5 Hafıza İçin B12 Almak Şart: Metabolik Sendrom öyle bir kompleks sağlık sorunlarına neden olmaktadır ki; bunlardan biri de unutkanlık, kognitif fonksiyonda azalmadır.
Bunun için beslenmede her gün düzenli olarak 1 adet yumurta, her gün 150 g geçmeyecek kadar et çeşitleri ve peynirler olmalıdır. Etleri çeşitlerine göre buharda, haşlama ya da düdüklü tencerede pişirmek gerekir. Çünkü ızgarada pişen etlerden akan yağlarda B12 vitaminleri ızgaraya geçerek kaybolur ve siz et yersiniz ama B12 vitamininin büyük bir kısmını da alamazsınız.
Günün sağlık iksiri
Tansiyon
yüksekliği olanlarda müthiş etkili antihipertansif ayran tarifimi denemelerini tavsiye ederim. Gün içinde tansiyonda stres ya da ani olaylara göre bir tansiyon fırlaması yaşarsanız, bir büyük bardak içmeniz hızla tansiyonunuzu da dengeleyecektir.
Malzemeler
Yarım su bardağı az yağlı yoğurt
2 yemek kaşığı taze dereotu
1 adet salatalık
2 diş sarımsak
1 çay kaşığı kuru nane
1 tatlı kaşığı zeytinyağı
Hazırlanışı
Mutfak
robotuna tüm malzemeleri koyup köpürene kadar çırpın.
GÜNÜN BİLİMSEL NOTU
Kalp -damar sağlığı açısından kolesterolden daha tehlikeli olduğu düşünülen kanda homosistein düzeyinizi hiç kontrol ettirdiniz mi? Eğer normal değerin üzerindeyse, mutlaka beslenmenizde önemli değişiklikleri hayata geçirmeniz gerekmektedir. Çünkü son yıllarda yayınlanan raporlarda; kalp-damar hastalıklarının oluşumunda kandaki yüksek homosistein düzeyi arasında önemli bir ilişki olduğu ortaya konmuştur. Bununla birlikte, homosistein ile Alzheimer hastalığı ve felç oluşumu arasındaki ilişkiler olduğuna dair düşünceler de mevcuttur.
PIHTILAŞMAYI HIZLANDIRIR
Homosistein; kanda bulunan bir kükürtlü amino asit, yani bir çeşit proteindir. Yüksek miktardaki homositein damarların iç yüzeyindeki astar yapısına hasar verir ve aynı zamanda damar içindeki kanın pıhtılaşmasını hızlandırır. Folik asit, B12 vitamini ve B6 vitamini, vücuttaki homosisteinin parçalanmasında görev alan vitaminlerdir. Homosistein düzeyini düşürmede görevleri olan bu vitaminlerin ortak özelliği, vücutta üretilemedikleridir. Bu nedenle günlük olarak düzenli şekilde, besinlerle birlikte bu vitaminlerin alınması gerekmektedir.

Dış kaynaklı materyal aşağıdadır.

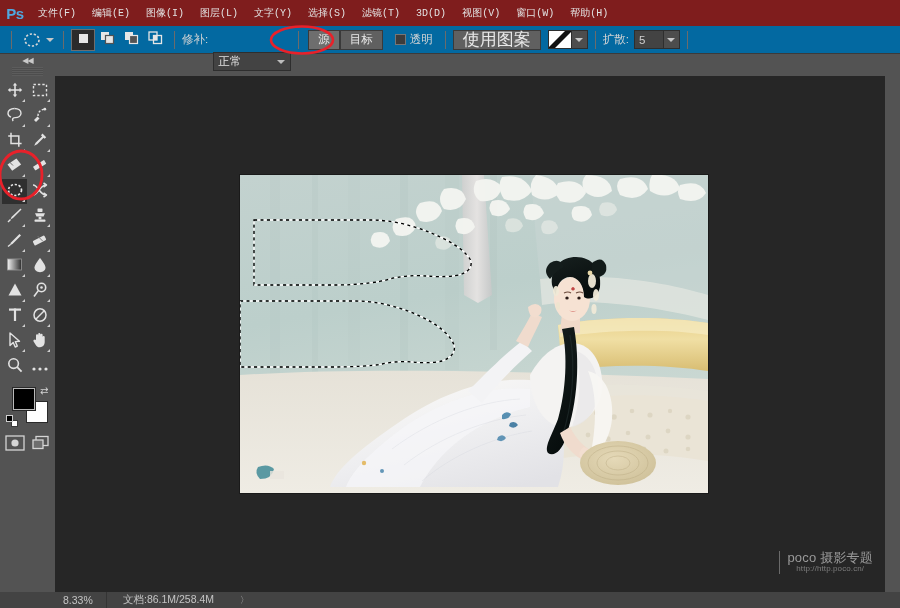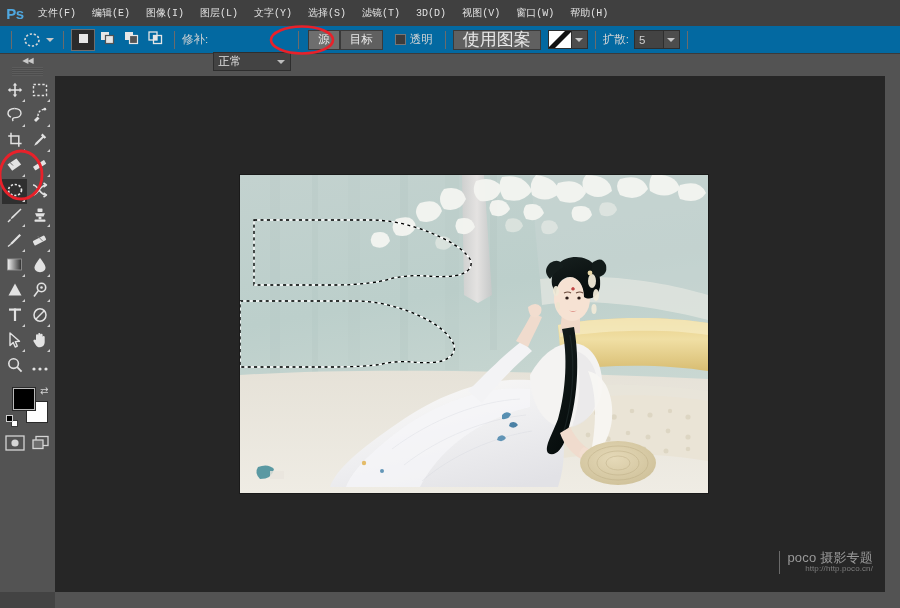"Ps" .menubar { background: #404040 -> #7f1d1d }
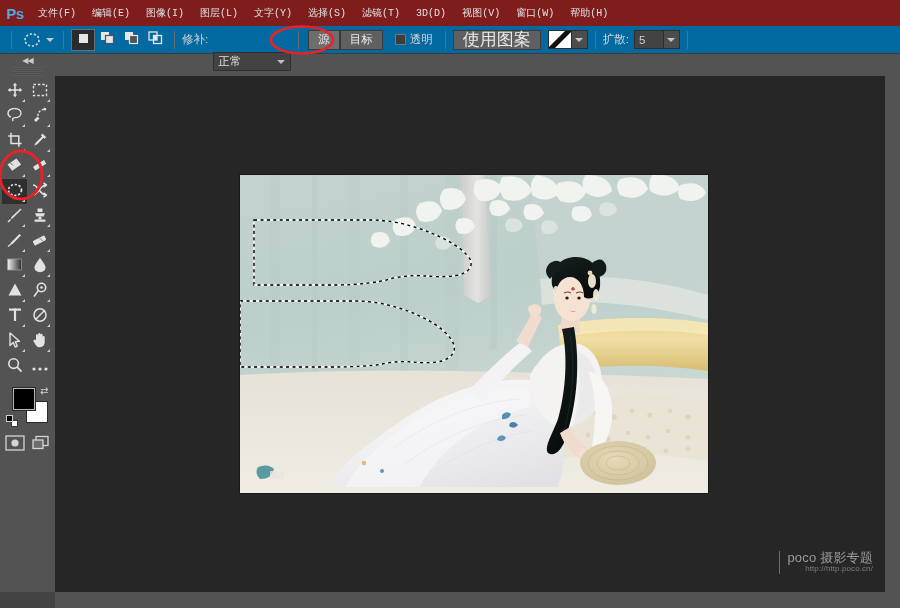"poco 摄影专题" .watermark { text-align: right -> center }
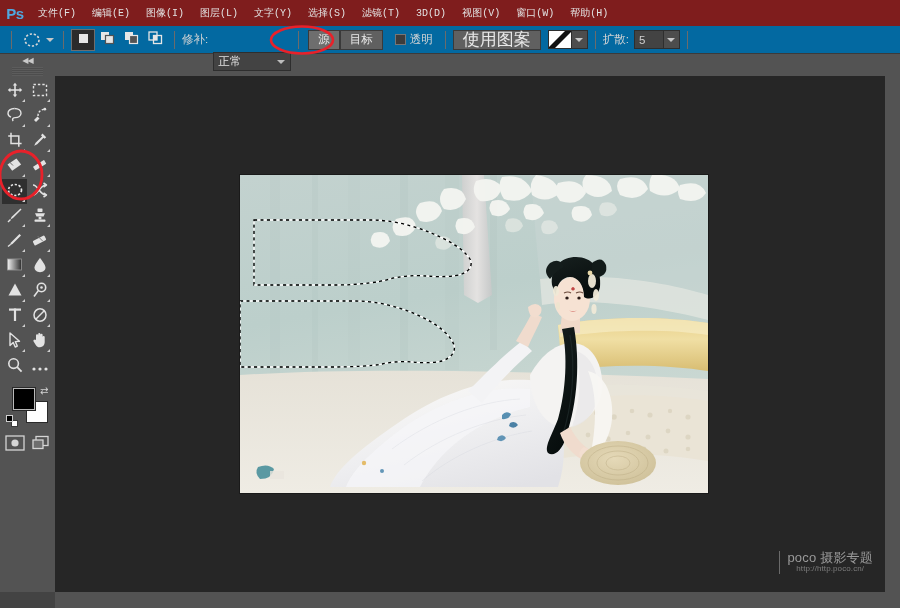"8.33%" div.statusbar { html: none -> <div> <div>8.33%</div> <div> <span>文档:86.1M/258.4M</span> <span>〉</span> </div> </div> }
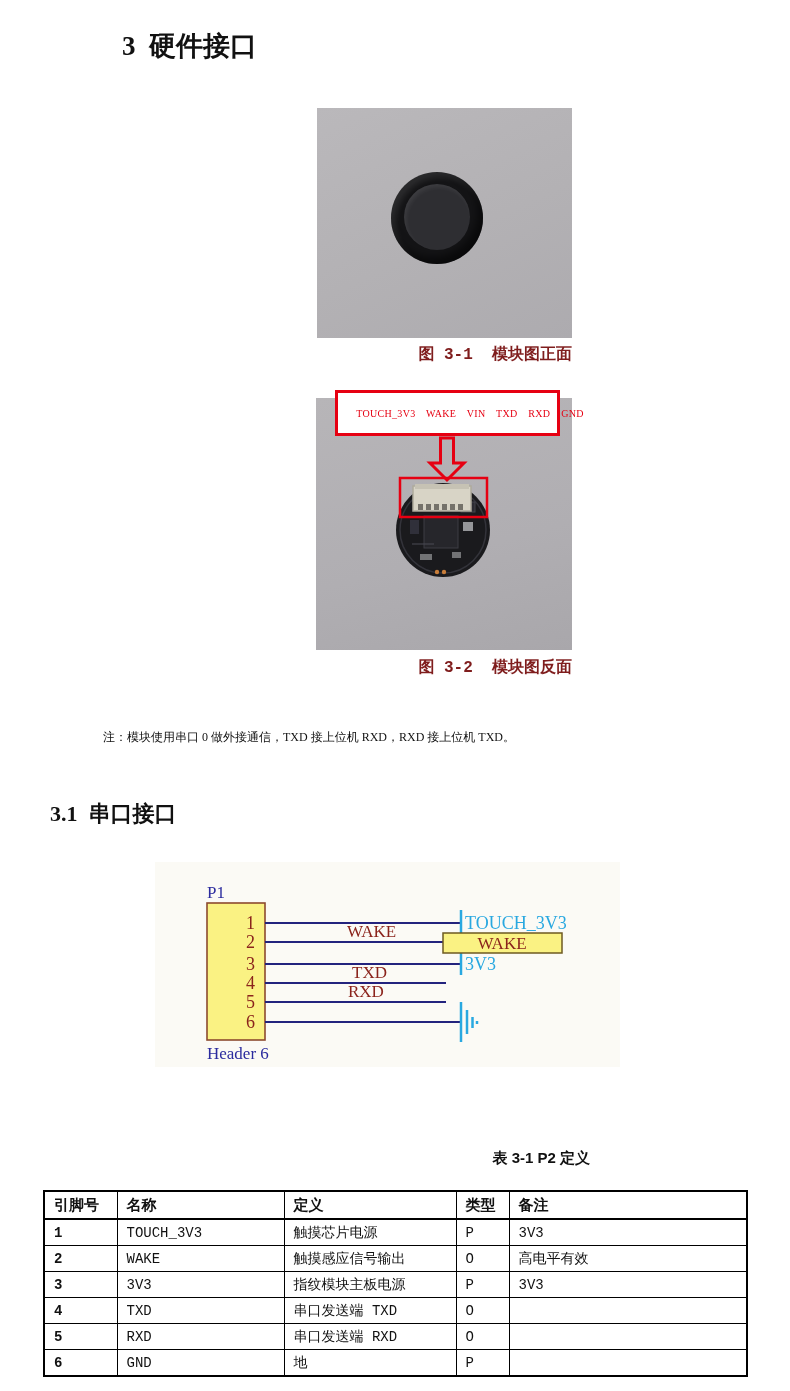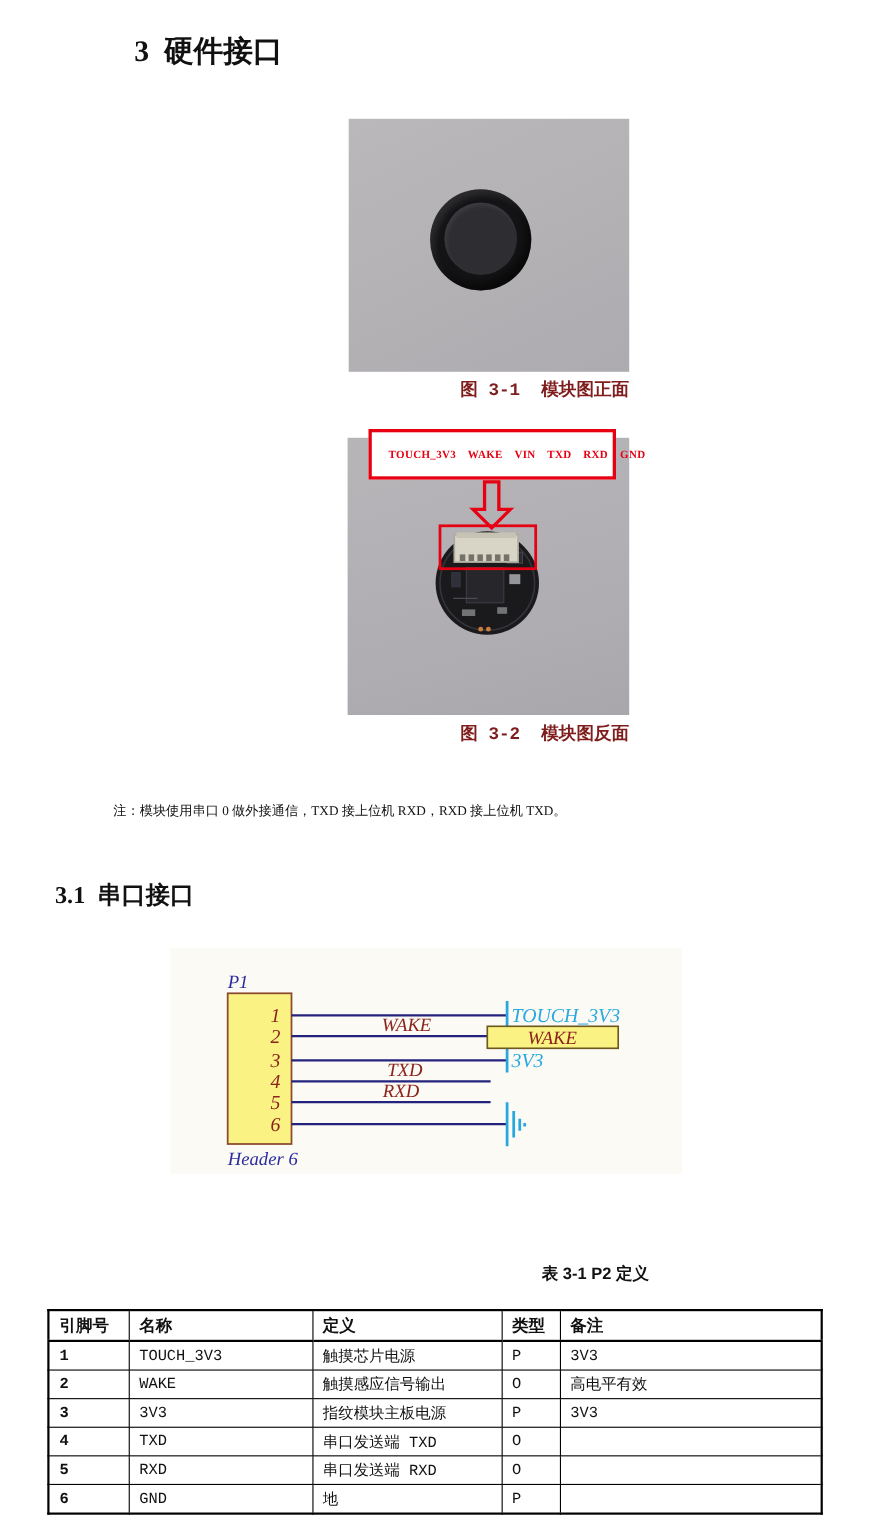"TOUCH_3V3 WAKE VIN TXD RXD" .pinbox { font-weight: bold -> normal }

MUTLAKA B VİTAMİNİ ALINMALI
Folik asit; mandalina, portakal ve greyfurt gibi turunçgillerde, ıspanak ve marul gibi yeşil yapraklı sebzelerde, domateste, kuru fasulye gibi kuru baklagillerde ve kepekli tahıl ürünlerinde bulunan bir B grubu vitamindir. B12 vitamini; sadece hayvansal kaynaklı besinlerde bulunur. En iyi kaynakları sakatatlar, etler, süt, peynir, balık ve yumurtadır. B6 vitamini ise; bulgu ve un gibi tahıl ürünleri, kuru fasulye ve nohut gibi kuru baklagiller, balık çeşitleri ve sebzelerde bulunan bir vitamindir.